- **Exercise directions**
Everything in the listing below except the pictures should be reproduced exactly.

- **Information given**
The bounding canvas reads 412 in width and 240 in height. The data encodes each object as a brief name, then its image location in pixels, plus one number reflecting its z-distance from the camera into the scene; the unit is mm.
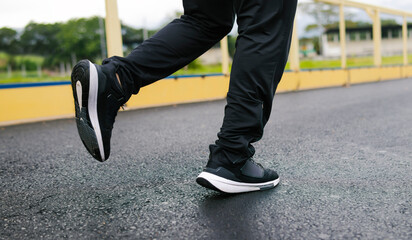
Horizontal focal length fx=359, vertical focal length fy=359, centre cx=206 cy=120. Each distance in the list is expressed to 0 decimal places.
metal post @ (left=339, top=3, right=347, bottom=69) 9638
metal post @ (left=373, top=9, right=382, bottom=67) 11188
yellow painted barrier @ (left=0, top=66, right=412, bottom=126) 4066
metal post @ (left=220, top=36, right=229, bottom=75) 6743
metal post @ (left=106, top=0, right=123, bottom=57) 4973
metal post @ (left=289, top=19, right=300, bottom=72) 8359
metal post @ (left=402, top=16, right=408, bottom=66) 12880
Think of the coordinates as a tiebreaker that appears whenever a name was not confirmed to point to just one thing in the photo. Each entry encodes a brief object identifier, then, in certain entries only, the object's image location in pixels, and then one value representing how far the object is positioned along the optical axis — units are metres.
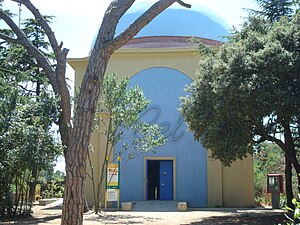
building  25.58
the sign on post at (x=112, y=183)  21.30
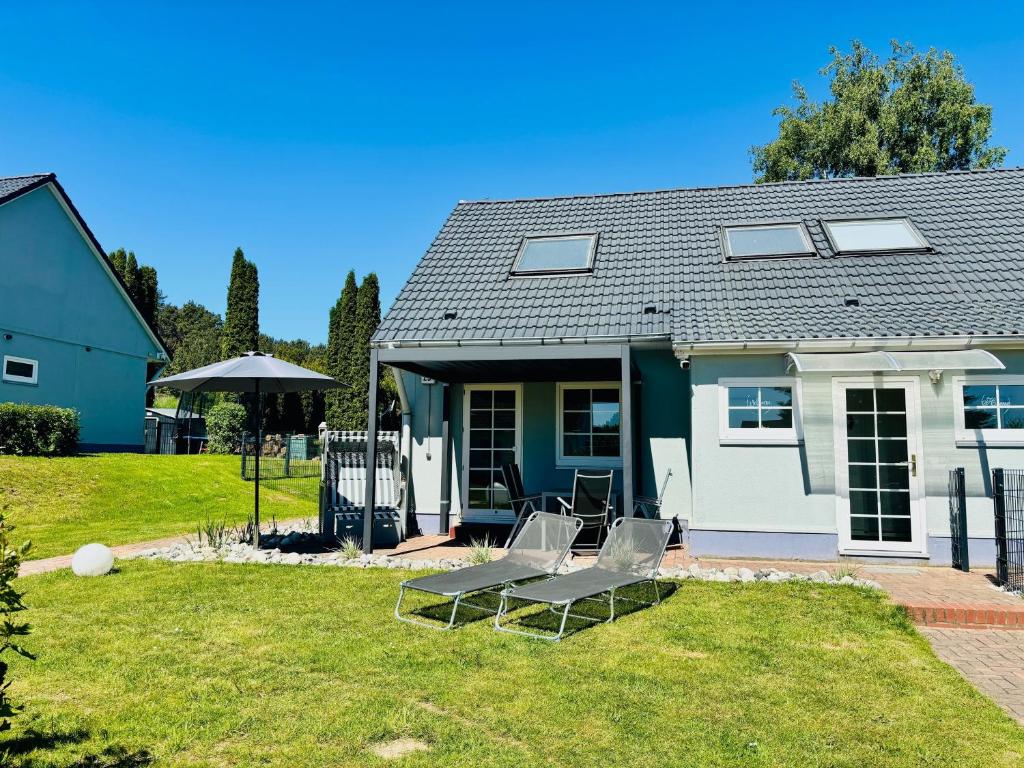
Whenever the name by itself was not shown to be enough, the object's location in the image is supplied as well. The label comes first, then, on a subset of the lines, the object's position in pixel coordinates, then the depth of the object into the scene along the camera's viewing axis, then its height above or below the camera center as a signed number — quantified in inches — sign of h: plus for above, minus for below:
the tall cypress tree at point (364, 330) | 1309.1 +221.2
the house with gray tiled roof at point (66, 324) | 679.7 +131.1
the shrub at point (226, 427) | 1002.7 +15.8
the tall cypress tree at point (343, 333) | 1362.0 +219.9
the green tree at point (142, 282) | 1222.9 +289.4
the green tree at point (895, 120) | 978.7 +486.2
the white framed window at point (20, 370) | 669.9 +68.9
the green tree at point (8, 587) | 95.3 -22.5
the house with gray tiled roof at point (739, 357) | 326.3 +42.9
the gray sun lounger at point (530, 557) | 246.5 -48.8
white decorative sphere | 300.0 -57.0
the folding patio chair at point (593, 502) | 355.9 -34.7
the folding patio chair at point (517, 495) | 390.3 -34.4
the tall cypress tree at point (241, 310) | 1191.6 +230.7
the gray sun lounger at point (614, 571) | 221.6 -51.6
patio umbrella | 335.9 +31.2
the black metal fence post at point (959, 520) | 309.3 -38.2
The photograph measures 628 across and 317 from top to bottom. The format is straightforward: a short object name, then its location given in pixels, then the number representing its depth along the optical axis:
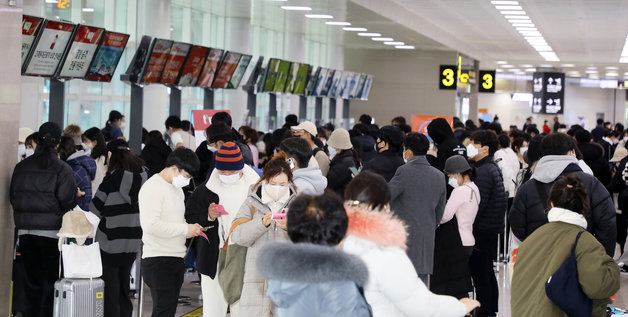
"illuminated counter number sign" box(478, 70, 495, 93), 36.12
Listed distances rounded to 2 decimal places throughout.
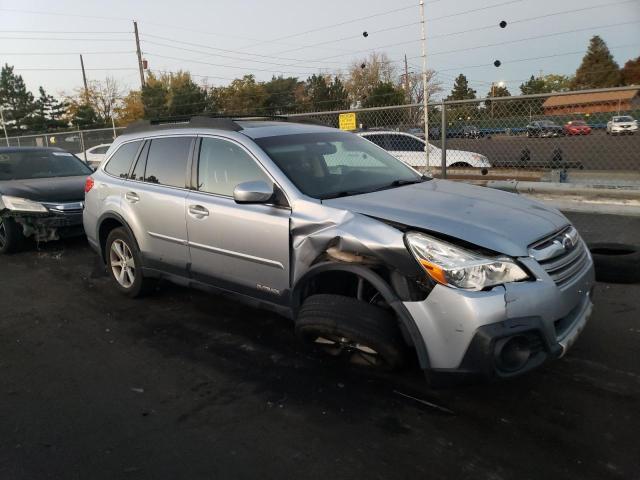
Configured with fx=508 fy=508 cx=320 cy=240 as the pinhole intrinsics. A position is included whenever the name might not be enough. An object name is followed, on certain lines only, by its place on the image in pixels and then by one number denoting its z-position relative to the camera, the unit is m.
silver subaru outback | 2.75
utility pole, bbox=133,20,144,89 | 42.62
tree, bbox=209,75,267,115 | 47.38
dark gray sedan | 7.08
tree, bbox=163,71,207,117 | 44.09
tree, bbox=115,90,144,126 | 54.29
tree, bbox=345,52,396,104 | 54.40
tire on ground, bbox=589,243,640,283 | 4.93
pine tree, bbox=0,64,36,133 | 69.56
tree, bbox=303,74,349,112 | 44.09
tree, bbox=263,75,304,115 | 48.86
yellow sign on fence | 9.71
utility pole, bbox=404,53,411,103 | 50.50
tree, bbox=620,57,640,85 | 60.02
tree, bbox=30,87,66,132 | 65.94
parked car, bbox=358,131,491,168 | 10.34
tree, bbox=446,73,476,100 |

- **Response box**
The bounding canvas reads 412 in width and 240 in height. The data encodes each object as a brief name, then its image location in pixels, plus one number reflecting its z-distance from the camera into the scene; the unit is mm.
Horizontal focal length fx=359, vertical focal length fy=359, centre cx=206 cy=120. Each distance in the list is expressed to 0 decimal places.
metal post @ (left=339, top=3, right=347, bottom=69) 9638
metal post @ (left=373, top=9, right=382, bottom=67) 11188
yellow painted barrier @ (left=0, top=66, right=412, bottom=126) 4066
metal post @ (left=220, top=36, right=229, bottom=75) 6743
metal post @ (left=106, top=0, right=123, bottom=57) 4973
metal post @ (left=289, top=19, right=300, bottom=72) 8359
metal post @ (left=402, top=16, right=408, bottom=66) 12880
Think of the coordinates as a tiebreaker that appears whenever a name was not confirmed to point to just one thing in the photo. Each entry encodes a brief object identifier, then, in certain entries only, the object's image location in pixels, and then one value representing how far the object is positioned along the optical axis — units are metres.
building  25.58
the sign on post at (x=112, y=183)  21.30
Whenever the name by itself was not shown to be enough, the object's location in the image is supplied as well. The label comes first, then, on a subset of the lines, the object's position in pixel coordinates, then the depth of the object into the scene along the camera's viewing axis, then its height above or below the camera center as a signed number — quantified in inches — sign of h: plus for above, minus for below:
the tall cypress tree at point (364, 330) | 1309.1 +221.2
the house with gray tiled roof at point (66, 324) | 679.7 +131.1
the shrub at point (226, 427) | 1002.7 +15.8
the tall cypress tree at point (343, 333) | 1362.0 +219.9
the green tree at point (142, 282) | 1222.9 +289.4
the green tree at point (895, 120) | 978.7 +486.2
the white framed window at point (20, 370) | 669.9 +68.9
the green tree at point (8, 587) | 95.3 -22.5
the house with gray tiled roof at point (739, 357) | 326.3 +42.9
the gray sun lounger at point (530, 557) | 246.5 -48.8
white decorative sphere | 300.0 -57.0
the folding patio chair at point (593, 502) | 355.9 -34.7
the folding patio chair at point (517, 495) | 390.3 -34.4
the tall cypress tree at point (241, 310) | 1191.6 +230.7
the gray sun lounger at point (614, 571) | 221.6 -51.6
patio umbrella | 335.9 +31.2
the black metal fence post at point (959, 520) | 309.3 -38.2
The photograph measures 628 across and 317 from top to bottom. The format is straightforward: a short object name, then its location given in pixels, then the number representing its depth along the optical axis:
"illuminated counter number sign" box(478, 70, 495, 93), 36.12
Listed distances rounded to 2 decimal places throughout.
Configured with fx=508 fy=508 cx=320 cy=240 as the pinhole intrinsics. A position is included whenever the name might not be enough. An object name is followed, on certain lines only, by its place on the image in pixels and then by one number denoting its z-position relative to the camera, the unit is m.
silver subaru outback | 2.75
utility pole, bbox=133,20,144,89 | 42.62
tree, bbox=209,75,267,115 | 47.38
dark gray sedan | 7.08
tree, bbox=163,71,207,117 | 44.09
tree, bbox=115,90,144,126 | 54.29
tree, bbox=345,52,396,104 | 54.40
tire on ground, bbox=589,243,640,283 | 4.93
pine tree, bbox=0,64,36,133 | 69.56
tree, bbox=303,74,349,112 | 44.09
tree, bbox=263,75,304,115 | 48.86
yellow sign on fence | 9.71
utility pole, bbox=404,53,411,103 | 50.50
tree, bbox=620,57,640,85 | 60.02
tree, bbox=30,87,66,132 | 65.94
parked car, bbox=358,131,491,168 | 10.34
tree, bbox=446,73,476,100 |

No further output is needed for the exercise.